_ARBEITSAUFTRAG 1_
Stimmen die folgenden Aussagen mit dem Seitentext überein? Beantworten Sie jede mit Ja oder Nein und zitieren Sie die entscheidenden Worte des Textes wörtlich: (a) Der Film gewann in Cannes die Goldene Palme. (b) Coppola schrieb das Drehbuch von 1966 bis 1972. (c) In der DDR wurde der Film 1976 gezeigt.
_ARBEITSAUFTRAG 2_
Übersetzen Sie den folgenden Satz aus dem Seitentext ins Englische: „Aufsehen erregte Lipset, als er eine Cocktail-Olive mit einem Mikrofon präparierte und dabei das Spießchen als Antenne nutzte.“
_ARBEITSAUFTRAG 3_
Schreiben Sie aus dem Seitentext den Abschnitt zwischen „Der Film, der“ und „mit Prädikat: kapitalismuskritisch.“ einschließlich wortgetreu ab.

_SEITENTEXT_
Der Film, der für drei Oscars nominiert war und bereits in Cannes die Goldene Palme als Bester Film gewann, wurde in der Bundesrepublik vor dem Hintergrund des Watergate-Skandals als Kritik des Überwachungsstaats interpretiert. In der DDR wurde er erst 1976 nach Prüfung durch die Staatssicherheit gezeigt mit Prädikat: kapitalismuskritisch.
Coppola, der The Conversation zwischen dem ersten und zweiten Teil der "Der Pate"-Reihe drehte, ließ sich dabei von anderen Filmen inspirieren, vor allem auf den 1966 erschienenen Film "Blow Up" von Michelangelo Antonioni. In jenem Film entdeckt ein Fotograf, dass seine Aufnahmen in einem Park einen Mord zeigen könnten.
Idee zum Film durch moderne Audioüberwachung
Die Idee zum Film diskutierte er mit dem Filmregisseur Irwin Kirshner. Sie bewegte die Frage, wie ein solcher Plot "filmischer" gelöst werden könnte. Kirshner wies ihn auf die Möglichkeiten der modernen Abhörtechniken hin:
"Wir unterhielten uns über Spionage, und er sagte, dass die meisten Leute glaubten, der sicherste Weg, nicht abgehört zu werden, sei, in einer Menschenmenge zu gehen, aber er hatte gehört, dass es Mikrofone gab, die in der Lage waren, bestimmte Stimmen in einer Menschenmenge aufzuspüren. Und ich dachte: Wow, das ist ein tolles Motiv für einen Film - und damit fing es an."
Von 1966 bis 1970 schrieb Coppola ein Drehbuch und machte sich mit den technischen Möglichkeiten vertraut. Das brachte ihn mit dem Privatdetektiv Hal Lipset zusammen, der bereits 1960 in dem Sammelband "The Eavesdroppers" vor den Gefahren der akustischen Raumüberwachung warnte, sie aber selbst ungeniert in seiner Arbeit einsetzte. Aufsehen erregte Lipset, als er eine Cocktail-Olive mit einem Mikrofon präparierte und dabei das Spießchen als Antenne nutzte. Coppola engagierte Lipset als Chefberater für The Conversation.
In ihrer Lipset-Biographie "The Bug in the Olive" behauptet Patricia Holt (eine Philosophie-Professorin, die auf Privatdetektivin umschulte), dass bis auf zwei Details alle im Film gezeigten Abhörsysteme auf dem höchsten Stand der damaligen Technik waren. Nur das schnelle Rückspulen zu Merkpunkten und die wie Präzisionswaffen aussehenden Richtmikrofone waren noch Zukunftsmusik, als der Film 1972 gedreht wurde. Das ist insofern bemerkenswert, als sich im Zuge des Watergate-Skandals im Jahre 1974 herausstellte, dass das unter US-Präsident Nixon im Weißen Haus installierte Abhörsystem nahezu identisch mit bei Coppola gezeigten Technik war.

_VORLIEGENDE DATEN_
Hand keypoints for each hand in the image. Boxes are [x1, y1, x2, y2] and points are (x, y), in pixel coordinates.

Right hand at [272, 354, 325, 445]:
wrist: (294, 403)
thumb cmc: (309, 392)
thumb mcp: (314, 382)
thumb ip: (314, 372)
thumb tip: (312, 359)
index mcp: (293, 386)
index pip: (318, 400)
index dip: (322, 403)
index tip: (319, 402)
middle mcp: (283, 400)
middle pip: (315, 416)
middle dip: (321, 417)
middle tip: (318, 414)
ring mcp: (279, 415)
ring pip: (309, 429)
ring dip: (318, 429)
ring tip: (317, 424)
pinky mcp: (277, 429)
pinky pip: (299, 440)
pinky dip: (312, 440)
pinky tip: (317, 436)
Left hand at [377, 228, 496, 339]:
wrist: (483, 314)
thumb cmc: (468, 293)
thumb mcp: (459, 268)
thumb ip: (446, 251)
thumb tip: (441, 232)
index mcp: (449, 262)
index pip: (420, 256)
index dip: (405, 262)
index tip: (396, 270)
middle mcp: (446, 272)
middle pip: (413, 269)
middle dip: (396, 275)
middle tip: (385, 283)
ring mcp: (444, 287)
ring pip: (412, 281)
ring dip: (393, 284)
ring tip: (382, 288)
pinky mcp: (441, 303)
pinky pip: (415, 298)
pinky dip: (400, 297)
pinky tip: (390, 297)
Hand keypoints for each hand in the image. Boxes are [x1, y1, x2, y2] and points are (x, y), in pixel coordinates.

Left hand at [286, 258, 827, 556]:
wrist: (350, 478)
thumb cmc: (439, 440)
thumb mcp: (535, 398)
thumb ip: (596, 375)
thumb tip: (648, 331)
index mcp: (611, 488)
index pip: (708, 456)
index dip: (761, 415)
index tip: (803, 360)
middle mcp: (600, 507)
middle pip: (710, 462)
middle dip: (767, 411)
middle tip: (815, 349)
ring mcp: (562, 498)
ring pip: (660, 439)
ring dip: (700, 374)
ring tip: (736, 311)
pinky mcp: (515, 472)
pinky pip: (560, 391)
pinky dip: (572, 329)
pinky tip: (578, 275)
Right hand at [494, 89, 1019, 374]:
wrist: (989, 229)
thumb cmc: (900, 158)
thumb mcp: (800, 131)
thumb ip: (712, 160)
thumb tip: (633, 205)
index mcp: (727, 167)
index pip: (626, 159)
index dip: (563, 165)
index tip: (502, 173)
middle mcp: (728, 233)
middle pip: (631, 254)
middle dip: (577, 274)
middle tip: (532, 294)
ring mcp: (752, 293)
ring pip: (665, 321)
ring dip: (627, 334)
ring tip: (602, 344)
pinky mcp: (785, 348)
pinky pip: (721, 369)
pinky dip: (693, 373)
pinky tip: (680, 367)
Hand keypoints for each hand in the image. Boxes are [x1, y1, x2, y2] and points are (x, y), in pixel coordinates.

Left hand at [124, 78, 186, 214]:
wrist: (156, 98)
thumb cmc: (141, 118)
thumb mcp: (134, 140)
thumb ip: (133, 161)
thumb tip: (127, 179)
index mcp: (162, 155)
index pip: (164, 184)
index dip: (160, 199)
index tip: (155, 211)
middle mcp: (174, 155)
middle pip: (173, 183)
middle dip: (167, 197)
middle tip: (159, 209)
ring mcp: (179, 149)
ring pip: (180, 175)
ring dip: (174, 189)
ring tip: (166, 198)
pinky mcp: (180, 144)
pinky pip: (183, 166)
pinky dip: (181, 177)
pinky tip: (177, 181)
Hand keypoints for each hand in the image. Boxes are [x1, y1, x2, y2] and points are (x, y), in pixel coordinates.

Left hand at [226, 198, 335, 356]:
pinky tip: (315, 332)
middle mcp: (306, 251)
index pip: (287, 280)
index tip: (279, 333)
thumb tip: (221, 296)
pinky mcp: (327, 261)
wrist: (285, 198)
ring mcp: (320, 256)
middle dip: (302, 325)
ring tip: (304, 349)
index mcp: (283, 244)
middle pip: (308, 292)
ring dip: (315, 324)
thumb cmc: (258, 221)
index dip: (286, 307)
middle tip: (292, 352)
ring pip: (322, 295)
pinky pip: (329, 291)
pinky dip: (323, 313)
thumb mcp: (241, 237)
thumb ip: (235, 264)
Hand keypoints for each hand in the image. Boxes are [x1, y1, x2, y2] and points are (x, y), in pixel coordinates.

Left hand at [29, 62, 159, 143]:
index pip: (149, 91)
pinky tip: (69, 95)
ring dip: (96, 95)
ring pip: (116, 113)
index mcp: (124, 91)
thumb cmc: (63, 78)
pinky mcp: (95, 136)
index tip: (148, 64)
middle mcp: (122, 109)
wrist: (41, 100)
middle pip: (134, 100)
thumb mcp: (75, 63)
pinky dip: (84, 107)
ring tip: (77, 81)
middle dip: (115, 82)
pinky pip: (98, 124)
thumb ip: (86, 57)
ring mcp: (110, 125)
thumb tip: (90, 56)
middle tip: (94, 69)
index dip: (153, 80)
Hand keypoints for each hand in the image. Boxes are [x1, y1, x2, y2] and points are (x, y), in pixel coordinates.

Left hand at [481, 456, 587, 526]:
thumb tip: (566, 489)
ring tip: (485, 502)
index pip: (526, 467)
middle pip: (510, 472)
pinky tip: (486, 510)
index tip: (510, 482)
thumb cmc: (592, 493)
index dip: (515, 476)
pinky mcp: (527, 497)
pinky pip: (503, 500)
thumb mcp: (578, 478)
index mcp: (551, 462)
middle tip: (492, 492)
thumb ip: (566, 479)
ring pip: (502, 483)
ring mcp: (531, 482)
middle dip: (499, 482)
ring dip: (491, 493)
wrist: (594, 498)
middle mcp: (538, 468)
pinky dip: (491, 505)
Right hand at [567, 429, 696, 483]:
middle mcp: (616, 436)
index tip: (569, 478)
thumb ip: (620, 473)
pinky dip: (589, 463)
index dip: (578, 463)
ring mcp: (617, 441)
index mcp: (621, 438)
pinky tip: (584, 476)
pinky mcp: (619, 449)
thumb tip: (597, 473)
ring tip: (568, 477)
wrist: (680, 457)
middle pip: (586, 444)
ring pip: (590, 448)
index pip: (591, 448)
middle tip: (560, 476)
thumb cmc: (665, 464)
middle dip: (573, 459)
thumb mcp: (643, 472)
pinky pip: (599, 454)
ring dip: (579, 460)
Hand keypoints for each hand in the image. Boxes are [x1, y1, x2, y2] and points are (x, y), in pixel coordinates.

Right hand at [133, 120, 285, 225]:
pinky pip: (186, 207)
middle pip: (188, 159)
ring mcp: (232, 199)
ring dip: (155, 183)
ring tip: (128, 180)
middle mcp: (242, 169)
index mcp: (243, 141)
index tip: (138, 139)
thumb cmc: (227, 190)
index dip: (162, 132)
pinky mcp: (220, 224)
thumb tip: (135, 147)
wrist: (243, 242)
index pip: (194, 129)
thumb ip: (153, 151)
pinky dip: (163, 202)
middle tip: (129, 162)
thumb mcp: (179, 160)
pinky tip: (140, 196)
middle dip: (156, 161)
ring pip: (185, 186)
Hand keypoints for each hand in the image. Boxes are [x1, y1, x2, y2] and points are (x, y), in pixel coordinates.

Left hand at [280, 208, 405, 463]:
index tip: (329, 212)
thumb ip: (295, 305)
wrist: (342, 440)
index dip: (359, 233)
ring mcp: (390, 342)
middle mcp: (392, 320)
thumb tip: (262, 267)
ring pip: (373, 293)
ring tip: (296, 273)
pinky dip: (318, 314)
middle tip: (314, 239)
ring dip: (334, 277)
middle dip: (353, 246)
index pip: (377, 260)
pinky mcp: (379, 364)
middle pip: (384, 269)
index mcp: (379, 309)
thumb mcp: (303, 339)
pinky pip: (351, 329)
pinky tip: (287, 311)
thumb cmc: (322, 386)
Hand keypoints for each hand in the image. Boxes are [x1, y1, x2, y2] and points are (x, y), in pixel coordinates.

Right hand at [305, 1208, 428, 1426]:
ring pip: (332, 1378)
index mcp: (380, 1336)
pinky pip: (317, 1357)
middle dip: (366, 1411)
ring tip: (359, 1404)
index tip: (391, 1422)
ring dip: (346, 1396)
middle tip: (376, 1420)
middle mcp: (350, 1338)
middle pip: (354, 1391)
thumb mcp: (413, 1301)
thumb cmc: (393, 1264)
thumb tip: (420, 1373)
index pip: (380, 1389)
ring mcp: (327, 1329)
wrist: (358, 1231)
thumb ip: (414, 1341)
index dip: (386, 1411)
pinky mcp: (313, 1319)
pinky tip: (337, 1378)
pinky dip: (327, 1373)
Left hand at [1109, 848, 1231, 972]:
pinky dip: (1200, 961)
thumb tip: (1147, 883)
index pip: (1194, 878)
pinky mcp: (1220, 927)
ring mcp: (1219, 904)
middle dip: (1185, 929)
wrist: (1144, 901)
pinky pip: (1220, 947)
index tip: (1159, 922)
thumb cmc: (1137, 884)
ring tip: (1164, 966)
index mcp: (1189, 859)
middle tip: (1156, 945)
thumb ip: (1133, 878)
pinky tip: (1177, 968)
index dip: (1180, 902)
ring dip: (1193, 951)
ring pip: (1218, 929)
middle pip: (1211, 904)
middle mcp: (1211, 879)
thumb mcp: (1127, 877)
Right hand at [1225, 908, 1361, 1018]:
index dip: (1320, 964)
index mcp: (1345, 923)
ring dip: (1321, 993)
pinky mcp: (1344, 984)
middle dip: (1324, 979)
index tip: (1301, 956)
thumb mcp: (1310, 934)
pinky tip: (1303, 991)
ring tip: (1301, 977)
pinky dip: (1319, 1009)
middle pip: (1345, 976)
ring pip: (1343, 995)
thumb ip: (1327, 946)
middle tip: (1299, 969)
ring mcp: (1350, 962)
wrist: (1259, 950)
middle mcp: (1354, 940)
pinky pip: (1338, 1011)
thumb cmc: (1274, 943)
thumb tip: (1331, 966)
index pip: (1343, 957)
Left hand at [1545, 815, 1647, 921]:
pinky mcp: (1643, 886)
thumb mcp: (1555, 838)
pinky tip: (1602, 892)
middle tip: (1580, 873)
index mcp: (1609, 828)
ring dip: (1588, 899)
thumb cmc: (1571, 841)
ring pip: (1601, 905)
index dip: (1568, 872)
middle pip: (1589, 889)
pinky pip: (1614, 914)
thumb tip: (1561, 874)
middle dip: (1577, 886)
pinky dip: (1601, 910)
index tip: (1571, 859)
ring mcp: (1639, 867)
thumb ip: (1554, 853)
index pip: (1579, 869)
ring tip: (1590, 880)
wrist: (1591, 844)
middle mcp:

_ANTWORTBEREICH 1_
(a) Ja: „bereits in Cannes die Goldene Palme als Bester Film gewann“
(b) Nein: „Von 1966 bis 1970 schrieb Coppola ein Drehbuch“
(c) Ja: „In der DDR wurde er erst 1976 nach Prüfung durch die Staatssicherheit gezeigt“

_ANTWORTBEREICH 2_
Lipset caused a stir when he fitted a cocktail olive with a microphone and used the toothpick as an antenna.

_ANTWORTBEREICH 3_
Der Film, der für drei Oscars nominiert war und bereits in Cannes die Goldene Palme als Bester Film gewann, wurde in der Bundesrepublik vor dem Hintergrund des Watergate-Skandals als Kritik des Überwachungsstaats interpretiert. In der DDR wurde er erst 1976 nach Prüfung durch die Staatssicherheit gezeigt mit Prädikat: kapitalismuskritisch.